*** Opening Exercise inputs ***

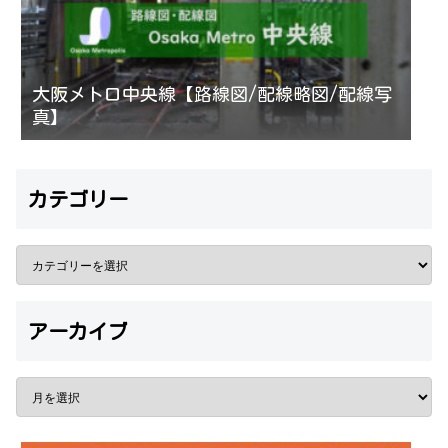
大阪メトロ中央線【路線図/配線略図/配線写
真】
カテゴリー
アーカイブ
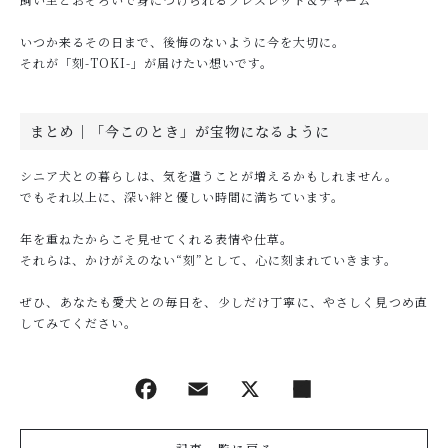
いつか来るその日まで、後悔のないように今を大切に。
それが「刻-TOKI-」が届けたい想いです。
まとめ｜「今このとき」が宝物になるように
シニア犬との暮らしは、気を遣うことが増えるかもしれません。
でもそれ以上に、深い絆と優しい時間に満ちています。
年を重ねたからこそ見せてくれる表情や仕草。
それらは、かけがえのない“刻”として、心に刻まれていきます。
ぜひ、あなたも愛犬との毎日を、少しだけ丁寧に、やさしく見つめ直
してみてください。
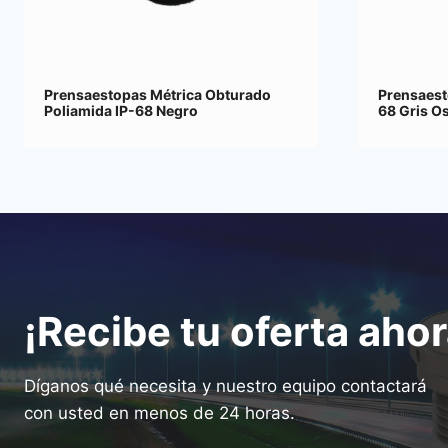
Prensaestopas Métrica Obturado
Prensaest
Poliamida IP-68 Negro
68 Gris O
¡Recibe tu oferta ahor
Díganos qué necesita y nuestro equipo contactará
con usted en menos de 24 horas.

*** Closing Exercise inputs ***

The problem: The answer should consist of every line above, exact and free of images.

Solved problem:
大阪メトロ中央線【路線図/配線略図/配線写
真】
カテゴリー
アーカイブ
いつか来るその日まで、後悔のないように今を大切に。
それが「刻-TOKI-」が届けたい想いです。
まとめ｜「今このとき」が宝物になるように
シニア犬との暮らしは、気を遣うことが増えるかもしれません。
でもそれ以上に、深い絆と優しい時間に満ちています。
年を重ねたからこそ見せてくれる表情や仕草。
それらは、かけがえのない“刻”として、心に刻まれていきます。
ぜひ、あなたも愛犬との毎日を、少しだけ丁寧に、やさしく見つめ直
してみてください。
Prensaestopas Métrica Obturado
Prensaest
Poliamida IP-68 Negro
68 Gris O
¡Recibe tu oferta ahor
Díganos qué necesita y nuestro equipo contactará
con usted en menos de 24 horas.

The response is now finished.